My other line beeped. The caller ID read Rob. “Hey, let me call you later. My brother’s on the other line. I’ve got to tell him Shade stole his duelie.” I clicked over without giving her a chance to reply, but I swear smoke drifted out of the tiny little speaker.

“I didn’t loan Shade nothing! He took,” I said defensively when I transferred over. “And do you know he’s going bald?”

“This isn’t Runt, Stripper. It’s ol’ Baldy himself on Runt’s phone, apparently. You seen him?”

I sat straight up. Damn, he must have got to Runt while I was sleeping. I jumped up from the couch and carried the conversation to the bathroom.

“No-o-o. But you obviously have since you’re on his phone,” I sarcastically cooed.

“No-o-o. But I found a dog on the side of the road with this cell phone clipped to the collar.”

“Very funny. Let me talk to Runt,” I said, half distracted by the mirror. Rain and sleep had smudged my makeup. I swiped at it with a tissue.

“Funny, but not like in ha ha. More like in odd. As I said, Runt’s not with me.”

“You’re the odd one,” I said. “Have you been drinking?" I struggled one-handed with my jeans, my thoughts snapped together as my pants unsnapped. No wonder Runt hadn’t answered his phone all day. One of Runt’s dogs had his cell phone? That made no sense.

“No, Pokerface, I haven’t been drinking. This dog was just sitting by the side of the road until he saw me, then he started jumping around like it was feedin’ time. I pulled off the road and when I opened the door, the damn thing jumped up on my lap and bounced over to the passenger seat. I saw the cell phone and speed dialed the first number and got you. Do I take the dog with me? Kick him to the side of the road? Shoot him? What?”

“I don’t know. You found him.”

“He’s your Ridgeback fur nephew. What’s his name?”

“He’s the Ridgeback? Sloppy.”

“I like Shade better but you can call me Sloppy if you want to, Stripper. Jeez. Is that the toilet flushing?”

He heard that? Quickly, I said, “The dog’s name is Sloppy. His registered name is Sloppy Drunk. And the cell phone apparently works better than a dog tag, now doesn’t it? Are you coming to take me to work or what?”

“This big mutt is registered? I’m on my way…with Sloppy.” Click.

Great. The biggest dog in the world was going to take me to work ─ and he’s bringing Runt’s dog.

The bit about Sloppy and the cell phone was typical Runt.

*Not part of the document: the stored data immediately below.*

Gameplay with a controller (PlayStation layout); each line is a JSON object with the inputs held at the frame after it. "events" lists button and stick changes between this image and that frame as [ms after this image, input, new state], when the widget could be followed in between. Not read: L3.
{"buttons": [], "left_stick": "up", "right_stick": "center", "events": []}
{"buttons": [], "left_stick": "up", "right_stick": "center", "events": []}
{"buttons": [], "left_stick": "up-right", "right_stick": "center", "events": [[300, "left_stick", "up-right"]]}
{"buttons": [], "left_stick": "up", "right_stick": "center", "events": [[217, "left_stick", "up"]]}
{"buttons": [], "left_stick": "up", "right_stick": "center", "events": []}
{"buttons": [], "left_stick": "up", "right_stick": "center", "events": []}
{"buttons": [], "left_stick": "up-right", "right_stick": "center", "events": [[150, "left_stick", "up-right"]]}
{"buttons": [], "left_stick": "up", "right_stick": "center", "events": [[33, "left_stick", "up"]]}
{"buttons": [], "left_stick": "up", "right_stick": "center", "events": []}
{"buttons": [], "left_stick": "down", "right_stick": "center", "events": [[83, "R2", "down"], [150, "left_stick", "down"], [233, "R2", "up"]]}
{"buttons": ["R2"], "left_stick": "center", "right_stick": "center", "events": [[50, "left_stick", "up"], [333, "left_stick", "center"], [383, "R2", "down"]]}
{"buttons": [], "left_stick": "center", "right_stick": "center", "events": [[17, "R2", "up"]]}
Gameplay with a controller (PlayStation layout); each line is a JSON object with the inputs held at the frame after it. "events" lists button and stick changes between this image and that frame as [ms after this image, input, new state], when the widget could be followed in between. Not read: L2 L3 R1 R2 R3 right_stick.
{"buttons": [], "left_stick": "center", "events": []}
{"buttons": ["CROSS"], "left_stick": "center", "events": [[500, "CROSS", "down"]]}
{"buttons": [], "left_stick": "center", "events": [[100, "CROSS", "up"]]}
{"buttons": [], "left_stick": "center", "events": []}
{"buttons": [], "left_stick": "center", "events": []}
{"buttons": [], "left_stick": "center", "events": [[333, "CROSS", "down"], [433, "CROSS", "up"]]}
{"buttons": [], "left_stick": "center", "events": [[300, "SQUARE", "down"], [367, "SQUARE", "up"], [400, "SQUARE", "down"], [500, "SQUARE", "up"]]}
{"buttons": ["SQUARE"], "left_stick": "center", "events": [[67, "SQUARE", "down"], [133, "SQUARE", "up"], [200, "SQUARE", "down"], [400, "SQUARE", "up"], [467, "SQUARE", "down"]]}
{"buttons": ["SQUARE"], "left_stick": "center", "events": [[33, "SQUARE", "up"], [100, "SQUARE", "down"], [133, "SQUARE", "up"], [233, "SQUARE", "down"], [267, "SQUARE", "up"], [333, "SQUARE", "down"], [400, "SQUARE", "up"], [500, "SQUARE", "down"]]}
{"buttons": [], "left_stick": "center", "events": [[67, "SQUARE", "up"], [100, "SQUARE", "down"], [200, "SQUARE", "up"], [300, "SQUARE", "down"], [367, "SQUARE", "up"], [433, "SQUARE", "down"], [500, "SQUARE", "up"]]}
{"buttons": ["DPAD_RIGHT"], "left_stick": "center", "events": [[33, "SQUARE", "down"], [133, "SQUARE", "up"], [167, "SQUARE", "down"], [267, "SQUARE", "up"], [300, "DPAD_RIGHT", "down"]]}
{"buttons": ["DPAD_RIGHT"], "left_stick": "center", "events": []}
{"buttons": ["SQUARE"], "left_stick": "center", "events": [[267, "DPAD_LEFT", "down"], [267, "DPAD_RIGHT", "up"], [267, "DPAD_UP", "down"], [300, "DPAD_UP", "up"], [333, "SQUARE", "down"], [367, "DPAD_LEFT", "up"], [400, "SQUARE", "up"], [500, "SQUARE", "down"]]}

He was always training his dogs to do something weird. I remember when he taught Sloppy to open the frig and retrieve a beer. One day Runt was mucking out the barn, dying for a cold one. By the time he got back to his trailer house, Sloppy had taken all the beer out of the frig and placed them by Runt’s chair. Every one of them was as warm as coyote…well, I’ll just say the beer were all warm. Runt said if he hadn’t been laughing so hard, he would have been damn mad.

This phone thing was probably just another trick gone bad. The only thing I was concerned about at the moment was getting to work before the next round of rain hit. We always need rain this time of year so I really didn’t want to wish it away completely, just long enough for me to get into the poker room unsoaked.

I gave Shade and Sloppy twenty minutes then deposited myself at the same place I had been dropped off by Shade earlier. Thankfully, my wish came true for a momentary break in the rain, allowing me not to look like a wet calf when I got to work.

I was standing on the passenger side of my driveway when I spotted a green extended cab pickup leisurely headed down the street. Suddenly it speeded up and veered over to my side of the street, heading straight towards me. It hopped the curb and parked two wheels on my neighbor’s lawn.

Runt’s truck, coming from the opposite way, pulled into my driveway at the same time and blocked my view but not before I saw the driver poke a pistol out the window and aim it at me.

Holy smokes. I opened the duelie’s door, pushed the wet dog out of the way, and scrambled in. Shade barely had time to grab his jacket and chuck it onto the wet seat.

“Eager to see me, Stripper?” he asked. He had a cocky grin under his mustache so I guess he wasn’t still mad at me for the bald comment.

“That man in the pickup has a gun!”

“Jeez, Tana Rose. You see guns everywhere. You’ve got to stop reading these trashy novels.” He tossed me my book. “That’s hot stuff, Stripper. You use any of these ideas on dates?”

The green pickup roared off, tires spinning on the wet grass and tearing hunks out of the lawn.

“No, really, Shade. This time I’m sure I saw a gun.”

“Or a cell phone. Or a pipe wrench. Or who knows what. This is dull, boring Bryan, Tana Rose, not Houston or Dallas. There’s a better chance it was a jilted boyfriend than a dude with a gun.” He glanced sideways with a look that took me in from top to toes. “On second thought,” he said, “maybe it was a dude with a gun.”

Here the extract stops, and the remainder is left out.